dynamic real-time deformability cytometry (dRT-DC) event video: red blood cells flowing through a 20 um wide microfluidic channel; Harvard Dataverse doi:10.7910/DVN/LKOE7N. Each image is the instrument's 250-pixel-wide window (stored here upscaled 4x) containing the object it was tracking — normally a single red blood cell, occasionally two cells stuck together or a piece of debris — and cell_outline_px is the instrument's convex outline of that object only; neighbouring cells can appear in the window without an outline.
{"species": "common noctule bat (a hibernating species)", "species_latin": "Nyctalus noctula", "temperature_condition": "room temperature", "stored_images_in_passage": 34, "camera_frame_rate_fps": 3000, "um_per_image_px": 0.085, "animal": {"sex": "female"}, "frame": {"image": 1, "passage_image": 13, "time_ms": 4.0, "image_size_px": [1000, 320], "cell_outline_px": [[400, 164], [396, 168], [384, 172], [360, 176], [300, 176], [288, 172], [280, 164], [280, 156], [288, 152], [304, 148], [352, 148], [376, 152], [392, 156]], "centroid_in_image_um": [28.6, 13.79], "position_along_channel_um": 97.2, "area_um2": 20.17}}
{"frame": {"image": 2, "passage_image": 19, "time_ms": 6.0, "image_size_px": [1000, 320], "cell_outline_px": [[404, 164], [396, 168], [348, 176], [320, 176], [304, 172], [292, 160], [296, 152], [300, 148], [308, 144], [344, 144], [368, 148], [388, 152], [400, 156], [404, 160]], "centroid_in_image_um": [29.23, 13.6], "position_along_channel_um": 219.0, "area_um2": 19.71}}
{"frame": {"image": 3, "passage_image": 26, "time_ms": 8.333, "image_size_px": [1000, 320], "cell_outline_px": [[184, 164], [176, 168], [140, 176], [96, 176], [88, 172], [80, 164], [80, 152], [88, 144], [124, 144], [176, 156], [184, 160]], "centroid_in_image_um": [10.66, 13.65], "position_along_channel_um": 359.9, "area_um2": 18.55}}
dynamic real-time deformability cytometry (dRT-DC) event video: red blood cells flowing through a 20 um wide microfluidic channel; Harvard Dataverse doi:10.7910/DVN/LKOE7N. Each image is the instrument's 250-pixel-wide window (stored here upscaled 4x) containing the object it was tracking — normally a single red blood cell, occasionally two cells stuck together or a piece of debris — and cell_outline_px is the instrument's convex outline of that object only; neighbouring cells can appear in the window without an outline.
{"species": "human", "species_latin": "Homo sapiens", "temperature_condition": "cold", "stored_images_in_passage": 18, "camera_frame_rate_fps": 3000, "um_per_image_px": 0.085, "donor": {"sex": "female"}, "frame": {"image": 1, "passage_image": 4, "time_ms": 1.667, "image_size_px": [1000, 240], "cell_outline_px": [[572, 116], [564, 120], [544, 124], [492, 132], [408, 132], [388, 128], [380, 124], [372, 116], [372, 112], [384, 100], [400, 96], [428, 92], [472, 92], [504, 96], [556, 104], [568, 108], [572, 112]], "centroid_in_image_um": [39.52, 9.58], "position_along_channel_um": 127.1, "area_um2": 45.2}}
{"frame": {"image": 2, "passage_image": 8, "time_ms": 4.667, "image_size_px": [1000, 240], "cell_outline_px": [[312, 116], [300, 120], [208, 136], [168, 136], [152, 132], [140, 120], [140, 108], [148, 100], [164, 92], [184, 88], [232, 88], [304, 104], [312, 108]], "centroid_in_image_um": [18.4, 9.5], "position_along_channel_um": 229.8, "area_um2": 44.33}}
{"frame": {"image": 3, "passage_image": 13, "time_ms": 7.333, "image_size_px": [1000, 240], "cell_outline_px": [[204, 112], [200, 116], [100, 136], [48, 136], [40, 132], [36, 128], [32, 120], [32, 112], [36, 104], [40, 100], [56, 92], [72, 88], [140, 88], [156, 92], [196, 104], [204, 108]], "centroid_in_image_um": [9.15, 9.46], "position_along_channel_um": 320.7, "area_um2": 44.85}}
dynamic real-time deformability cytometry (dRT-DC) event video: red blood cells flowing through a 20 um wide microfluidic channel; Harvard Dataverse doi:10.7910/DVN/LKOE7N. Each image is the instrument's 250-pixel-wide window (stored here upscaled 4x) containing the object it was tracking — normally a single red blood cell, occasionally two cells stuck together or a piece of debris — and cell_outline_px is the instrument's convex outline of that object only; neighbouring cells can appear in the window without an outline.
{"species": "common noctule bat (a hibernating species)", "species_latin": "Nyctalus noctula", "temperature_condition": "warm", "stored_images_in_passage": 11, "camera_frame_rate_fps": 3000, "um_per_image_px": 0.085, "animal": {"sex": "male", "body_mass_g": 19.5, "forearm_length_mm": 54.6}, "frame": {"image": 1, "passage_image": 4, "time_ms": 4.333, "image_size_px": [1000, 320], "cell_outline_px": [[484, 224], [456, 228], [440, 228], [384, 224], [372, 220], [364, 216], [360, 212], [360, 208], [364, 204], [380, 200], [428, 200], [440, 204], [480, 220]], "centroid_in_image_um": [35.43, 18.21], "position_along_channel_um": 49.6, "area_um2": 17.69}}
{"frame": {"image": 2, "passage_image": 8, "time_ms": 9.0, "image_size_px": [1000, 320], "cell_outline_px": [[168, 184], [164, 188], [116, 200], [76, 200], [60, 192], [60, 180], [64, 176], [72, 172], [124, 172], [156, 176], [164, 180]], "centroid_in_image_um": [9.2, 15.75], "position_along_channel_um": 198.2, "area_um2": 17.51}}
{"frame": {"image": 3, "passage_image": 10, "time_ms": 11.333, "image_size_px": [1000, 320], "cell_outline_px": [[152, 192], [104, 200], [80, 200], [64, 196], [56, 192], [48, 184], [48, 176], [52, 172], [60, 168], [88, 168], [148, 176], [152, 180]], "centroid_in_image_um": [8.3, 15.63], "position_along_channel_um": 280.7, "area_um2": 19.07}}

---*---

Task goal -> Reproduce the records word for word.

Task result ->
dynamic real-time deformability cytometry (dRT-DC) event video: red blood cells flowing through a 20 um wide microfluidic channel; Harvard Dataverse doi:10.7910/DVN/LKOE7N. Each image is the instrument's 250-pixel-wide window (stored here upscaled 4x) containing the object it was tracking — normally a single red blood cell, occasionally two cells stuck together or a piece of debris — and cell_outline_px is the instrument's convex outline of that object only; neighbouring cells can appear in the window without an outline.
{"species": "common noctule bat (a hibernating species)", "species_latin": "Nyctalus noctula", "temperature_condition": "room temperature", "stored_images_in_passage": 34, "camera_frame_rate_fps": 3000, "um_per_image_px": 0.085, "animal": {"sex": "female"}, "frame": {"image": 1, "passage_image": 13, "time_ms": 4.0, "image_size_px": [1000, 320], "cell_outline_px": [[400, 164], [396, 168], [384, 172], [360, 176], [300, 176], [288, 172], [280, 164], [280, 156], [288, 152], [304, 148], [352, 148], [376, 152], [392, 156]], "centroid_in_image_um": [28.6, 13.79], "position_along_channel_um": 97.2, "area_um2": 20.17}}
{"frame": {"image": 2, "passage_image": 19, "time_ms": 6.0, "image_size_px": [1000, 320], "cell_outline_px": [[404, 164], [396, 168], [348, 176], [320, 176], [304, 172], [292, 160], [296, 152], [300, 148], [308, 144], [344, 144], [368, 148], [388, 152], [400, 156], [404, 160]], "centroid_in_image_um": [29.23, 13.6], "position_along_channel_um": 219.0, "area_um2": 19.71}}
{"frame": {"image": 3, "passage_image": 26, "time_ms": 8.333, "image_size_px": [1000, 320], "cell_outline_px": [[184, 164], [176, 168], [140, 176], [96, 176], [88, 172], [80, 164], [80, 152], [88, 144], [124, 144], [176, 156], [184, 160]], "centroid_in_image_um": [10.66, 13.65], "position_along_channel_um": 359.9, "area_um2": 18.55}}
dynamic real-time deformability cytometry (dRT-DC) event video: red blood cells flowing through a 20 um wide microfluidic channel; Harvard Dataverse doi:10.7910/DVN/LKOE7N. Each image is the instrument's 250-pixel-wide window (stored here upscaled 4x) containing the object it was tracking — normally a single red blood cell, occasionally two cells stuck together or a piece of debris — and cell_outline_px is the instrument's convex outline of that object only; neighbouring cells can appear in the window without an outline.
{"species": "human", "species_latin": "Homo sapiens", "temperature_condition": "cold", "stored_images_in_passage": 18, "camera_frame_rate_fps": 3000, "um_per_image_px": 0.085, "donor": {"sex": "female"}, "frame": {"image": 1, "passage_image": 4, "time_ms": 1.667, "image_size_px": [1000, 240], "cell_outline_px": [[572, 116], [564, 120], [544, 124], [492, 132], [408, 132], [388, 128], [380, 124], [372, 116], [372, 112], [384, 100], [400, 96], [428, 92], [472, 92], [504, 96], [556, 104], [568, 108], [572, 112]], "centroid_in_image_um": [39.52, 9.58], "position_along_channel_um": 127.1, "area_um2": 45.2}}
{"frame": {"image": 2, "passage_image": 8, "time_ms": 4.667, "image_size_px": [1000, 240], "cell_outline_px": [[312, 116], [300, 120], [208, 136], [168, 136], [152, 132], [140, 120], [140, 108], [148, 100], [164, 92], [184, 88], [232, 88], [304, 104], [312, 108]], "centroid_in_image_um": [18.4, 9.5], "position_along_channel_um": 229.8, "area_um2": 44.33}}
{"frame": {"image": 3, "passage_image": 13, "time_ms": 7.333, "image_size_px": [1000, 240], "cell_outline_px": [[204, 112], [200, 116], [100, 136], [48, 136], [40, 132], [36, 128], [32, 120], [32, 112], [36, 104], [40, 100], [56, 92], [72, 88], [140, 88], [156, 92], [196, 104], [204, 108]], "centroid_in_image_um": [9.15, 9.46], "position_along_channel_um": 320.7, "area_um2": 44.85}}
dynamic real-time deformability cytometry (dRT-DC) event video: red blood cells flowing through a 20 um wide microfluidic channel; Harvard Dataverse doi:10.7910/DVN/LKOE7N. Each image is the instrument's 250-pixel-wide window (stored here upscaled 4x) containing the object it was tracking — normally a single red blood cell, occasionally two cells stuck together or a piece of debris — and cell_outline_px is the instrument's convex outline of that object only; neighbouring cells can appear in the window without an outline.
{"species": "common noctule bat (a hibernating species)", "species_latin": "Nyctalus noctula", "temperature_condition": "warm", "stored_images_in_passage": 11, "camera_frame_rate_fps": 3000, "um_per_image_px": 0.085, "animal": {"sex": "male", "body_mass_g": 19.5, "forearm_length_mm": 54.6}, "frame": {"image": 1, "passage_image": 4, "time_ms": 4.333, "image_size_px": [1000, 320], "cell_outline_px": [[484, 224], [456, 228], [440, 228], [384, 224], [372, 220], [364, 216], [360, 212], [360, 208], [364, 204], [380, 200], [428, 200], [440, 204], [480, 220]], "centroid_in_image_um": [35.43, 18.21], "position_along_channel_um": 49.6, "area_um2": 17.69}}
{"frame": {"image": 2, "passage_image": 8, "time_ms": 9.0, "image_size_px": [1000, 320], "cell_outline_px": [[168, 184], [164, 188], [116, 200], [76, 200], [60, 192], [60, 180], [64, 176], [72, 172], [124, 172], [156, 176], [164, 180]], "centroid_in_image_um": [9.2, 15.75], "position_along_channel_um": 198.2, "area_um2": 17.51}}
{"frame": {"image": 3, "passage_image": 10, "time_ms": 11.333, "image_size_px": [1000, 320], "cell_outline_px": [[152, 192], [104, 200], [80, 200], [64, 196], [56, 192], [48, 184], [48, 176], [52, 172], [60, 168], [88, 168], [148, 176], [152, 180]], "centroid_in_image_um": [8.3, 15.63], "position_along_channel_um": 280.7, "area_um2": 19.07}}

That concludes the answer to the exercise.